Reproduce, exactly and in full, only the lines below from the one containing "Document page, 2134x1600 pixels." through the one containing "Rendered at 1500 by 844 pixels.".

Records contained in a dataset:
►

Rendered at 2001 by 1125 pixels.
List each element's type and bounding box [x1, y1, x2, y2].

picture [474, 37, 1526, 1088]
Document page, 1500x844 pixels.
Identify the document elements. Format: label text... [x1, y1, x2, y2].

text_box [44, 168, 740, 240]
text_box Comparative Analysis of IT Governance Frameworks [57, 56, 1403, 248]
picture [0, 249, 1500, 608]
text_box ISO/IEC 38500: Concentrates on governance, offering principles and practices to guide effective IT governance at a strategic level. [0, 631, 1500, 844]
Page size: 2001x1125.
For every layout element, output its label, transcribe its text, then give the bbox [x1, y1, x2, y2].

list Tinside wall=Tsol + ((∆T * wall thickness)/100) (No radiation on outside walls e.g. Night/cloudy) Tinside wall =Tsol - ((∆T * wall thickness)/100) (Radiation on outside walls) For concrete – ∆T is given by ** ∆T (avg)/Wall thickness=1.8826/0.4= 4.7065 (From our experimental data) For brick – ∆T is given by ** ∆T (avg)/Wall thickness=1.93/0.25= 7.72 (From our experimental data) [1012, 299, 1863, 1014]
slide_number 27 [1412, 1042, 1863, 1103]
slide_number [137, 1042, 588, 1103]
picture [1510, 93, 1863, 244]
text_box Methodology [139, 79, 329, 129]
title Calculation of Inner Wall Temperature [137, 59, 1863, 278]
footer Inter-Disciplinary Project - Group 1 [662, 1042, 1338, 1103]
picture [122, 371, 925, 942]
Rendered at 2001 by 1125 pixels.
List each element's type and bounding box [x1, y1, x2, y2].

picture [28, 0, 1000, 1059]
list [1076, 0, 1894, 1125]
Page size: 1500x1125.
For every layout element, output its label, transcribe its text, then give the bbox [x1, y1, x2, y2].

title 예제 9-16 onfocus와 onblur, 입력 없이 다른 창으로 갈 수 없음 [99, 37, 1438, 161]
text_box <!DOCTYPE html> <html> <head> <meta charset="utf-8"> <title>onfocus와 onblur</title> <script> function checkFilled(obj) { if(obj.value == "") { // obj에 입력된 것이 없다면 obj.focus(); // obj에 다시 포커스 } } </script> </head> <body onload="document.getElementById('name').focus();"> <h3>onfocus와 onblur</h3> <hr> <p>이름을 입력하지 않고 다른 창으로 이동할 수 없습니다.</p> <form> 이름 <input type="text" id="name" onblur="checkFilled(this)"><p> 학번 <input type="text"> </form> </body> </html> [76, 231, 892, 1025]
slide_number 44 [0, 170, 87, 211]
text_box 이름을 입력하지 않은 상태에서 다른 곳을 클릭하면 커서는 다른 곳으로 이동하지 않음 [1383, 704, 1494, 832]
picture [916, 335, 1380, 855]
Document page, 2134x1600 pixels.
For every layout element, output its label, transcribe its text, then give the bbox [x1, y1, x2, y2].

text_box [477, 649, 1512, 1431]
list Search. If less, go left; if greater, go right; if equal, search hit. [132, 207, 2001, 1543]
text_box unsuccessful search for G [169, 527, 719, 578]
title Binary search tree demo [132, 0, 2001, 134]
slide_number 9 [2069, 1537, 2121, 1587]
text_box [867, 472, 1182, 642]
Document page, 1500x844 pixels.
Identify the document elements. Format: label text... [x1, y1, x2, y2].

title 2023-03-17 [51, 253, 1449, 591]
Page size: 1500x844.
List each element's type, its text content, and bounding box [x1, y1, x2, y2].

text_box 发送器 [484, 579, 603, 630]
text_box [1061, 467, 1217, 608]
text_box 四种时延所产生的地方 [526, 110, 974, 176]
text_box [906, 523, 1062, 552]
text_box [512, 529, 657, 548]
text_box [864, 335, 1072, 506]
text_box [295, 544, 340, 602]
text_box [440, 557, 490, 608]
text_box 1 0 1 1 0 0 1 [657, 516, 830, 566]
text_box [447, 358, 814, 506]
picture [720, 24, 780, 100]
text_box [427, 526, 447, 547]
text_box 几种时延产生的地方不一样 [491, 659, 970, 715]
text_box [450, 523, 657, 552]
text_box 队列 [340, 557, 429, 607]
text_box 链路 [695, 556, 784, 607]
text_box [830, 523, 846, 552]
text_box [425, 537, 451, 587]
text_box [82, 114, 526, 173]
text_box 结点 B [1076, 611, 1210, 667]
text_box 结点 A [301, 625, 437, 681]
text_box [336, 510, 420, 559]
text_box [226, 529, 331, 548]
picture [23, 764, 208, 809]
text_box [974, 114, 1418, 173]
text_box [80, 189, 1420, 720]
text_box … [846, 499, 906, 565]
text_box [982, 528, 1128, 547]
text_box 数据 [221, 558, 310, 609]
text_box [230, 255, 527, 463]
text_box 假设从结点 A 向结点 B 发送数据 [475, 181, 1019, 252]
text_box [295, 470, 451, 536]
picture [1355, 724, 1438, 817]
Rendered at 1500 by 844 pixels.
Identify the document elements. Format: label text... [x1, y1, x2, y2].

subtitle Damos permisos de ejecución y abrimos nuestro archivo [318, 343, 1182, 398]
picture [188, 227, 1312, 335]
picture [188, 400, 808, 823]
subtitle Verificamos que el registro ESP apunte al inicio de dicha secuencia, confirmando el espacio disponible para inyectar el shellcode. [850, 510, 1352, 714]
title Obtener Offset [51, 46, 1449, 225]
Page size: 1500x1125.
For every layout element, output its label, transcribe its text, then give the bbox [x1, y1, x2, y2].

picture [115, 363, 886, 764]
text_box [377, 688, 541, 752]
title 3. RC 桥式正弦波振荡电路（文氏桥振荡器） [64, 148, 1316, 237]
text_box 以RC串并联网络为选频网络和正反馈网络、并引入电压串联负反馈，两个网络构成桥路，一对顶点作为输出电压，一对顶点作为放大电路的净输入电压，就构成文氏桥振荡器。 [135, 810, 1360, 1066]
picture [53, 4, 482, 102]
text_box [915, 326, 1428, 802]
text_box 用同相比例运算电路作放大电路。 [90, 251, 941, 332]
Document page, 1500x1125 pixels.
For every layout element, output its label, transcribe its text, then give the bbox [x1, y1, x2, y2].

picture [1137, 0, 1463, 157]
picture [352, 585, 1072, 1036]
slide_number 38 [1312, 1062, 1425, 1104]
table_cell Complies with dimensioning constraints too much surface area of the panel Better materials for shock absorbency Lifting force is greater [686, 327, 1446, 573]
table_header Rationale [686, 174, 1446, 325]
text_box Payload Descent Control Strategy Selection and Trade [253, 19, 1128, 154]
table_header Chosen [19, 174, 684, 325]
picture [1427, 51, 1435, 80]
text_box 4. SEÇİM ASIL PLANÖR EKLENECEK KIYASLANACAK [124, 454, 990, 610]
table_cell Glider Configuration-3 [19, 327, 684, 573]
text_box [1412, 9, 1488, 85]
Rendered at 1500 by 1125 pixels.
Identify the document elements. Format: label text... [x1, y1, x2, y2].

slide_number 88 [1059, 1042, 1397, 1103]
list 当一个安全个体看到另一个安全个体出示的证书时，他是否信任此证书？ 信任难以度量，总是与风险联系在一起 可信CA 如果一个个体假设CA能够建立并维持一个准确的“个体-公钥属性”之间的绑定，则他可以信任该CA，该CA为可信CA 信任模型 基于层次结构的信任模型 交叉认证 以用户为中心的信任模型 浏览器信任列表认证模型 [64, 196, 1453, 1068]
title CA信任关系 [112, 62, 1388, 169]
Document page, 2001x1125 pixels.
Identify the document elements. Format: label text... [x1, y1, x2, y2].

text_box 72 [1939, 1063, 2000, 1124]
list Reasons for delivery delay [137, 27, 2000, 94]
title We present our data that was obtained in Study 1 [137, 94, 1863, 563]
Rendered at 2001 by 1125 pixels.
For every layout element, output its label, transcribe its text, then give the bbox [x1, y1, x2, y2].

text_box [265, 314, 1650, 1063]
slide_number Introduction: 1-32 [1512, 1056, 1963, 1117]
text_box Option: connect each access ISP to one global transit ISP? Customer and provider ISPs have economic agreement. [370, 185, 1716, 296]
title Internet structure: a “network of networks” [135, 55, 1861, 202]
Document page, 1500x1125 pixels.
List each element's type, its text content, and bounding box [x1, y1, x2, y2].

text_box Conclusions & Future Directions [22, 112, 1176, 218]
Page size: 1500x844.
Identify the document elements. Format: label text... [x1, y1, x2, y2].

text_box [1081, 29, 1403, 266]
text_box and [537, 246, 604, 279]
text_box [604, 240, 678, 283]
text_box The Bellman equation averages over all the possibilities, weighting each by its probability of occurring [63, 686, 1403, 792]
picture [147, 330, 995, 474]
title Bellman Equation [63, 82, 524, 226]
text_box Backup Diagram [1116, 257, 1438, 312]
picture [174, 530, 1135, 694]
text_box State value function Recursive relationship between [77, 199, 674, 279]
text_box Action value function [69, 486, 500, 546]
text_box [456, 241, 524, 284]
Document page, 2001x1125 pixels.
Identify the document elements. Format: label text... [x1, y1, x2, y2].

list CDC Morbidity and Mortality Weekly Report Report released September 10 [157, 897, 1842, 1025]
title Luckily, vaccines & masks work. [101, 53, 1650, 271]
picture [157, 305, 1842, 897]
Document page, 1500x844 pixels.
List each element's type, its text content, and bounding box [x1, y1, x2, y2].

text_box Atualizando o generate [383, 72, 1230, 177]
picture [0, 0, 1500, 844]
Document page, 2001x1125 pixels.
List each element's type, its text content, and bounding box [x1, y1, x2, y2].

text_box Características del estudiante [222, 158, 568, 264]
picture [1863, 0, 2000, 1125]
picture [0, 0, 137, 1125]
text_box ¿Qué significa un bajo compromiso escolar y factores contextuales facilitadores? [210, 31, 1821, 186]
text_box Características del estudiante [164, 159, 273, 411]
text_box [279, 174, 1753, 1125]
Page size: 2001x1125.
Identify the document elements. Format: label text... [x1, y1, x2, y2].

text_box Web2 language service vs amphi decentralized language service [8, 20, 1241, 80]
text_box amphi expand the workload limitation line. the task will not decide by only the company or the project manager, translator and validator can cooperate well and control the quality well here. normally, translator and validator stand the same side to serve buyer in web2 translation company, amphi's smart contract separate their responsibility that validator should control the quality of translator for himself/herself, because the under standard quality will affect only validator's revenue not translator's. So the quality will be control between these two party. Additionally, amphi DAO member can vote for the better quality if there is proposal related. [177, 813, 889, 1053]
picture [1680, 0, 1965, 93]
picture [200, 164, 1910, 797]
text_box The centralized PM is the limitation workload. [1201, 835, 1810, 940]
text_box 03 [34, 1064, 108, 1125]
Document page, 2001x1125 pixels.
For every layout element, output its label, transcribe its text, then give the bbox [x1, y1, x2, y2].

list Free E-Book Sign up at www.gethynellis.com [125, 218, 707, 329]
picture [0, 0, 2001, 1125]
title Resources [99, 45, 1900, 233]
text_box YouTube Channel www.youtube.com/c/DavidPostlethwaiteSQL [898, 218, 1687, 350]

◄

▶ [FINISHED EXERCISE]
Document page, 2134x1600 pixels.
For every layout element, output its label, transcribe its text, then give the bbox [x1, y1, x2, y2].

text_box [477, 649, 1512, 1431]
list Search. If less, go left; if greater, go right; if equal, search hit. [132, 207, 2001, 1543]
text_box unsuccessful search for G [169, 527, 719, 578]
title Binary search tree demo [132, 0, 2001, 134]
slide_number 9 [2069, 1537, 2121, 1587]
text_box [867, 472, 1182, 642]
Document page, 1500x844 pixels.
Identify the document elements. Format: label text... [x1, y1, x2, y2].

title 2023-03-17 [51, 253, 1449, 591]
Page size: 1500x844.
List each element's type, its text content, and bounding box [x1, y1, x2, y2].

text_box 发送器 [484, 579, 603, 630]
text_box [1061, 467, 1217, 608]
text_box 四种时延所产生的地方 [526, 110, 974, 176]
text_box [906, 523, 1062, 552]
text_box [512, 529, 657, 548]
text_box [864, 335, 1072, 506]
text_box [295, 544, 340, 602]
text_box [440, 557, 490, 608]
text_box 1 0 1 1 0 0 1 [657, 516, 830, 566]
text_box [447, 358, 814, 506]
picture [720, 24, 780, 100]
text_box [427, 526, 447, 547]
text_box 几种时延产生的地方不一样 [491, 659, 970, 715]
text_box [450, 523, 657, 552]
text_box 队列 [340, 557, 429, 607]
text_box 链路 [695, 556, 784, 607]
text_box [830, 523, 846, 552]
text_box [425, 537, 451, 587]
text_box [82, 114, 526, 173]
text_box 结点 B [1076, 611, 1210, 667]
text_box 结点 A [301, 625, 437, 681]
text_box [336, 510, 420, 559]
text_box [226, 529, 331, 548]
picture [23, 764, 208, 809]
text_box [974, 114, 1418, 173]
text_box [80, 189, 1420, 720]
text_box … [846, 499, 906, 565]
text_box [982, 528, 1128, 547]
text_box 数据 [221, 558, 310, 609]
text_box [230, 255, 527, 463]
text_box 假设从结点 A 向结点 B 发送数据 [475, 181, 1019, 252]
text_box [295, 470, 451, 536]
picture [1355, 724, 1438, 817]
Rendered at 1500 by 844 pixels.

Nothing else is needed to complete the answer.